Quick Start (pytest)¶
LogXide includes a built-in pytest plugin that provides a caplog fixture automatically:
from logxide import logging
def test_logging(caplog):
logger = logging.getLogger("test")
logger.addHandler(caplog.handler)
logger.info("Hello!")
assert "Hello!" in caplog.text
assert ("test", 20, "Hello!") in caplog.record_tuples
Auto-registration
The caplog fixture is auto-registered via pyproject.toml entry point when logxide is installed.

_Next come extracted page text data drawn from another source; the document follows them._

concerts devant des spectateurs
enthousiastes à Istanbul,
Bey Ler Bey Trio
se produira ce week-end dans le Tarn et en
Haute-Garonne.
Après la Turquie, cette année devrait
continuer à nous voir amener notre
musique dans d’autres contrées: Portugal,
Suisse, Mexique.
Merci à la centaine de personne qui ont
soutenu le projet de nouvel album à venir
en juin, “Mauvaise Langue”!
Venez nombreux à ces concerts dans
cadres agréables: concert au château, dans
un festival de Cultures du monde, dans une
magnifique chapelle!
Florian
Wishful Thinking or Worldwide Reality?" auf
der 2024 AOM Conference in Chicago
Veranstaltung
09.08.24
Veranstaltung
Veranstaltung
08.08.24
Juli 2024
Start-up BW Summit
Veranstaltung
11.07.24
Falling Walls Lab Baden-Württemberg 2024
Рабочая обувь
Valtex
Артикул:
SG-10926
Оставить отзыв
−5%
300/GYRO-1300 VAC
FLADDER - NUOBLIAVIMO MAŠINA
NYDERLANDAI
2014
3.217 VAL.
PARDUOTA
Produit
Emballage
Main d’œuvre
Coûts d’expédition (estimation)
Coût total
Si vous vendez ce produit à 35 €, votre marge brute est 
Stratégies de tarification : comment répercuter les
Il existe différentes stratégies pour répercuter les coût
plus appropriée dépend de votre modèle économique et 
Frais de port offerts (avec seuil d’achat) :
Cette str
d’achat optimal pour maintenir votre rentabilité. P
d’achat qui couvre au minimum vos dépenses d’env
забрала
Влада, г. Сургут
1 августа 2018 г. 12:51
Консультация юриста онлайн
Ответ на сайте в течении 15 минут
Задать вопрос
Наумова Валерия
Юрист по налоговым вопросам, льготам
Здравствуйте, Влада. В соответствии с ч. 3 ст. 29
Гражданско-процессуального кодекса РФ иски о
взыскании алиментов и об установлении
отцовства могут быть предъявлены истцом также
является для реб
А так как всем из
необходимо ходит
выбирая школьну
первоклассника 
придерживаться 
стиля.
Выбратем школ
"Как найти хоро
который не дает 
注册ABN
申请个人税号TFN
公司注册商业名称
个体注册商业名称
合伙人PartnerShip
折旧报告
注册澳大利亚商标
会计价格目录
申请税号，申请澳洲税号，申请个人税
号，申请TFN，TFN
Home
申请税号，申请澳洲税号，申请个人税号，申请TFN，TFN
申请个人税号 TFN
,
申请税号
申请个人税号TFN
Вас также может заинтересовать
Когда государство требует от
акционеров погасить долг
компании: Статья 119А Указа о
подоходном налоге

No conftest.py setup required.
LogCaptureFixture¶
For more control, use LogCaptureFixture directly:
import pytest
from logxide import logging
from logxide.testing import LogCaptureFixture
@pytest.fixture
def caplog_logxide():
fixture = LogCaptureFixture()
fixture.set_level(logging.DEBUG)
yield fixture
fixture.clear()
def test_example(caplog_logxide):
logger = logging.getLogger("test")
logger.addHandler(caplog_logxide.handler)
logger.info("Hello!")
assert "Hello!" in caplog_logxide.text
assert ("test", 20, "Hello!") in caplog_logxide.record_tuples
assert caplog_logxide.messages == ["Hello!"]
Properties¶
| Property | Type | Description |
|---|---|---|
.handler |
MemoryHandler |
The underlying Rust-backed memory handler |
.records |
list[LogRecord] |
All captured log records |
.text |
str |
All messages as newline-separated string |
.record_tuples |
list[tuple[str, int, str]] |
(logger_name, level, message) tuples |
.messages |
list[str] |
Message strings only |
Methods¶
| Method | Description |
|---|---|
set_level(level) |
Set minimum capture level (int or str) |
at_level(level) |
Context manager to temporarily change capture level |
clear() |
Clear all captured records |
capture_logs Context Manager¶
For tests that don't use pytest fixtures, use the capture_logs context manager:
from logxide import logging
from logxide.testing import capture_logs
def test_without_fixture():
logger = logging.getLogger("test")
with capture_logs(logging.INFO) as captured:
logger.addHandler(captured.handler)
logger.info("test message")
assert "test message" in captured.text
MemoryHandler¶
Underneath both LogCaptureFixture and capture_logs, the MemoryHandler stores log records in Rust-native memory:
from logxide import MemoryHandler, logging
logger = logging.getLogger("test")
handler = MemoryHandler()
logger.addHandler(handler)
logger.info("Hello!")
handler.records # [LogRecord(...)]
handler.text # "INFO test Hello!\n"
handler.record_tuples # [("test", 20, "Hello!")]
handler.clear() # Reset for next test
Performance
MemoryHandler stores records in Rust's Vec<LogRecord> behind a Mutex, making it significantly faster than Python-based alternatives for high-volume capture.